The Spanish economy maintained the pace of growth in the fourth quarter, pointing to further momentum for the Iberian nation’s recovery.
Gross domestic product increased 0.8 percent in the three months through December, unchanged from the previous quarter, the Madrid-based National Statistics Office said Friday in a preliminary release. Economists had forecast a 0.8 percent expansion, according to the median of 16 estimates in a Bloomberg News survey.
From a year earlier, GDP expanded 3.5 percent, beating estimates calling for growth of 3.4 percent. Overall the economy grew 3.2 percent in 2015. The Spanish government targeted growth of 3.3 percent.
Boosted by reforms, the European Central Bank’s unprecedented stimulus program and cheaper oil prices, Spain is expected to outpace more than half of the other euro-area nations this year. The European Commission predicts the nation’s economy will grow 2.7 percent in 2016 compared with 1.8 percent for the 19-nation region.
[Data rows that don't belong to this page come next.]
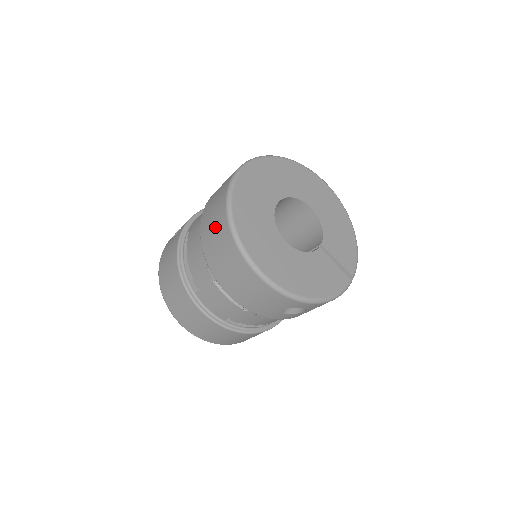
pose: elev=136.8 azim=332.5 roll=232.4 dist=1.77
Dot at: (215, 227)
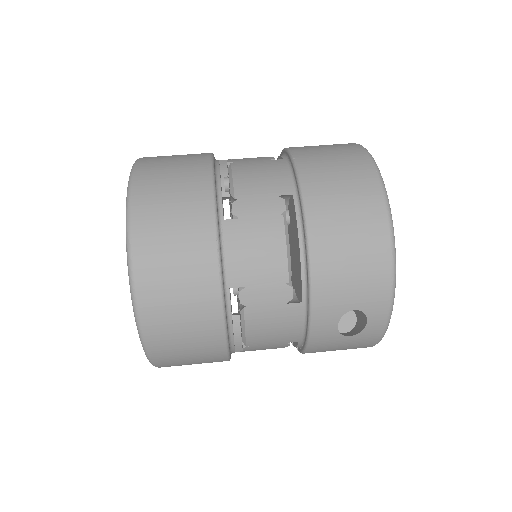
Dot at: (340, 160)
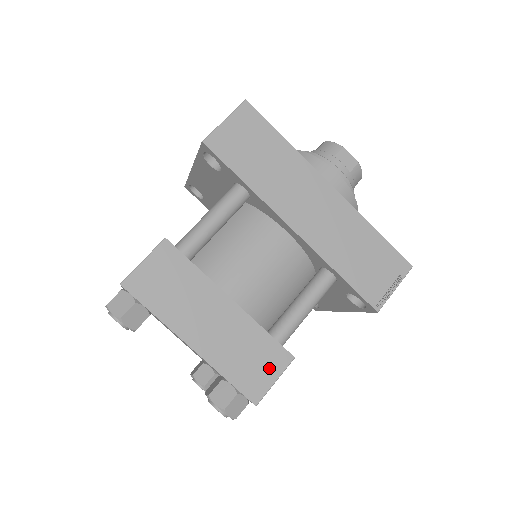
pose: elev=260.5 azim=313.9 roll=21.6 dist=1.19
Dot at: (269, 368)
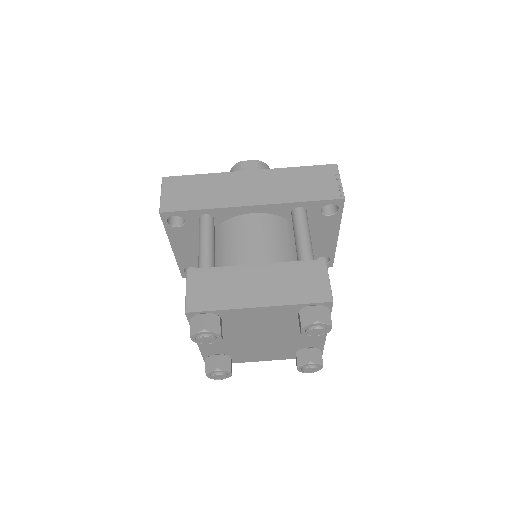
Dot at: (317, 277)
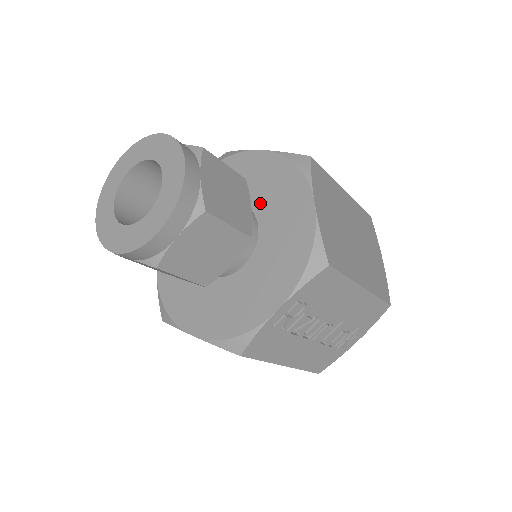
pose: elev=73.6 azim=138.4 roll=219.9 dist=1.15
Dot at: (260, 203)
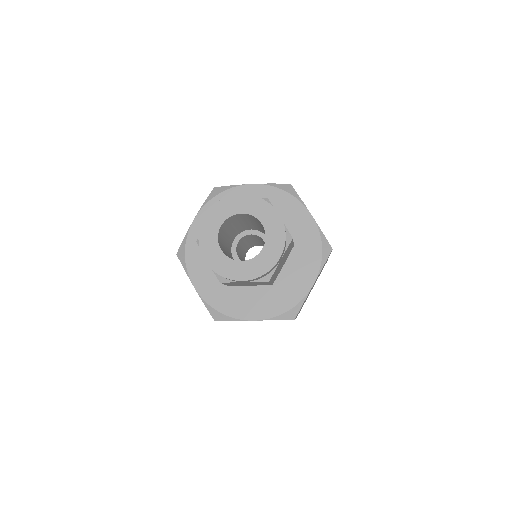
Dot at: occluded
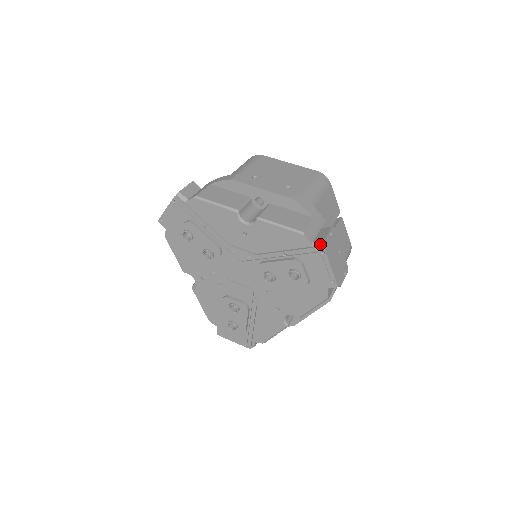
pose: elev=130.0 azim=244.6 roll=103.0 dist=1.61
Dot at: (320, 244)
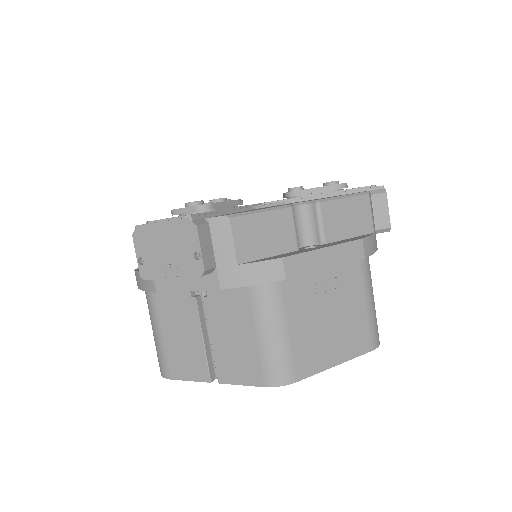
Dot at: occluded
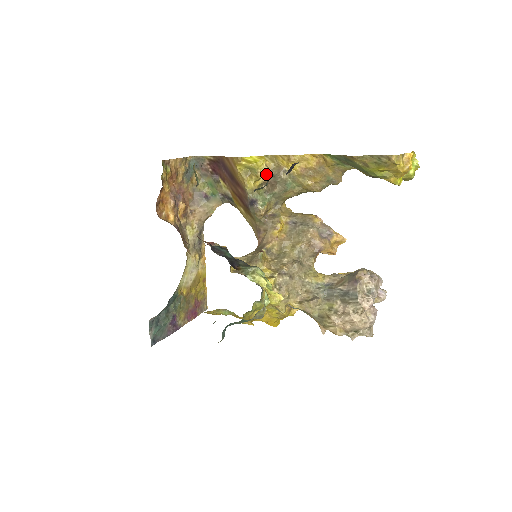
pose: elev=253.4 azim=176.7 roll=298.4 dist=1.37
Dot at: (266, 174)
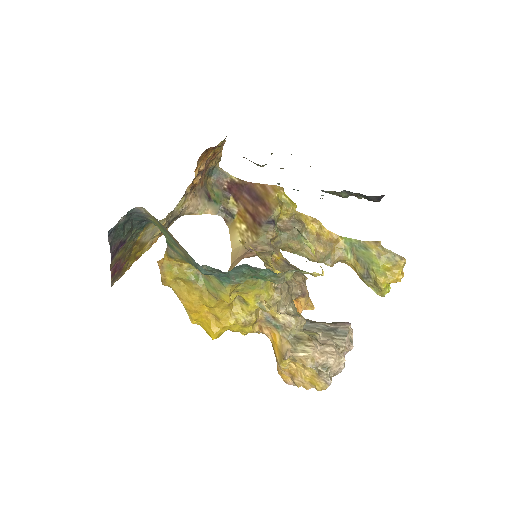
Dot at: (291, 216)
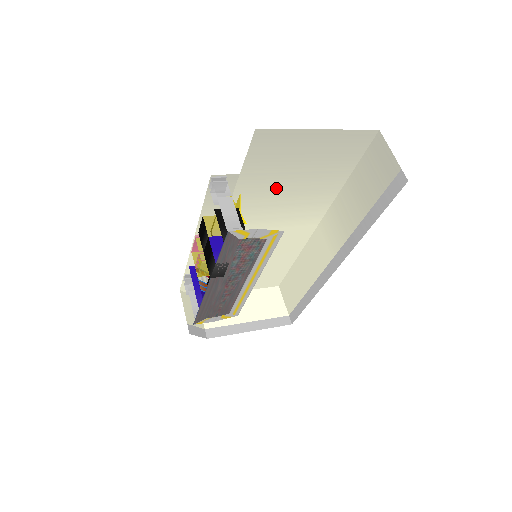
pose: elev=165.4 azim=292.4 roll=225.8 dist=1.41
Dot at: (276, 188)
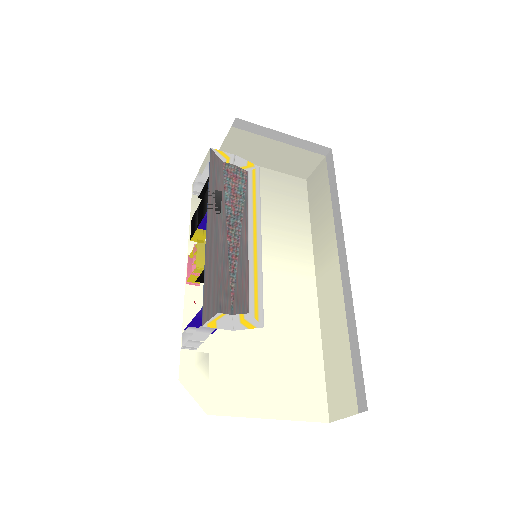
Dot at: occluded
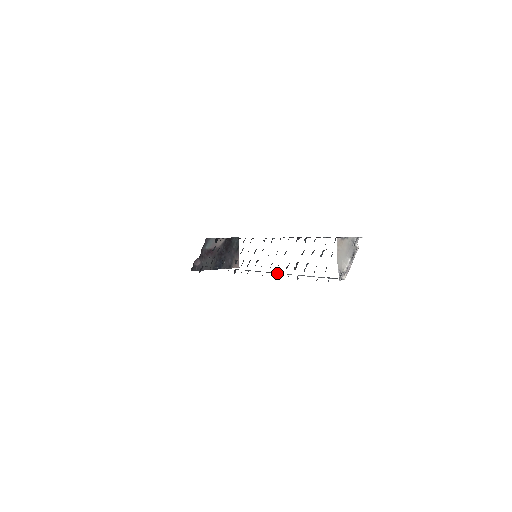
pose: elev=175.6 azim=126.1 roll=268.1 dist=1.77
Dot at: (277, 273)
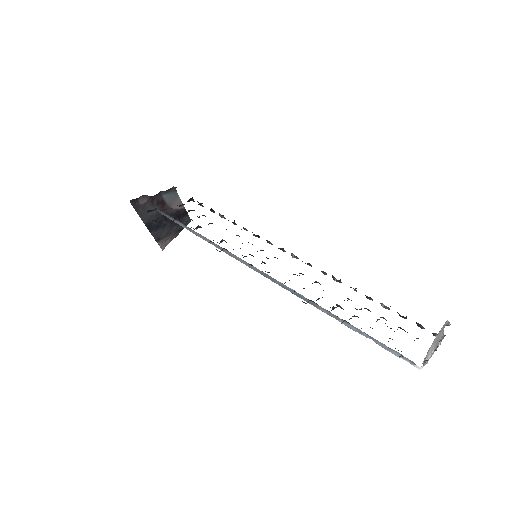
Dot at: (299, 295)
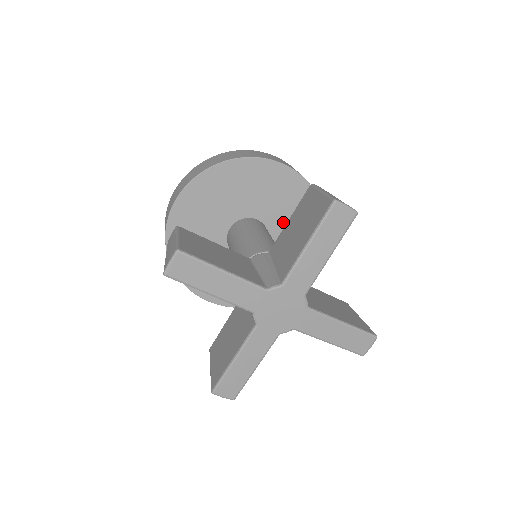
While the Spanish report didn’t break down components of GDP, economists see consumers as the main driver of the recovery, benefiting from improved financing conditions, faster job creation and renewed confidence. Even as consumption pushes ahead, economists see external tailwinds and the impact of reforms wearing off as the year progresses, moderating the pace of expansion.
“We think Spain reached a sweet-spot over the summer, you had a credit impulse from the ECB coupled with the implementation of reforms that paid off,” said Goldman Sachs senior European economist Andrew Benito in an e-mail before the data were released. “As you get beyond that peak, we think the rate of growth is set to moderate this year to 2.5 percent.”
A separate release showed consumer prices on an EU-harmonized basis fell 2.5
percent in January, according to preliminary data. From a year ago, consumer prices were down 0.4 percent. Spanish unemployment fell the most in almost five years in the fourth quarter, having added more than half a million new jobs in 2015, according to a report released Thursday.
While the economic outlook looks bright, officials in Madrid are struggling to end a political deadlock after an inconclusive election last month. With Acting Prime Minister Mariano Rajoy running short of allies after losing his overall majority, his main rival - Socialist leader Pedro Sanchez - is struggling to form an alternative majority. If no government can be formed, the nation could be heading for new elections in the spring.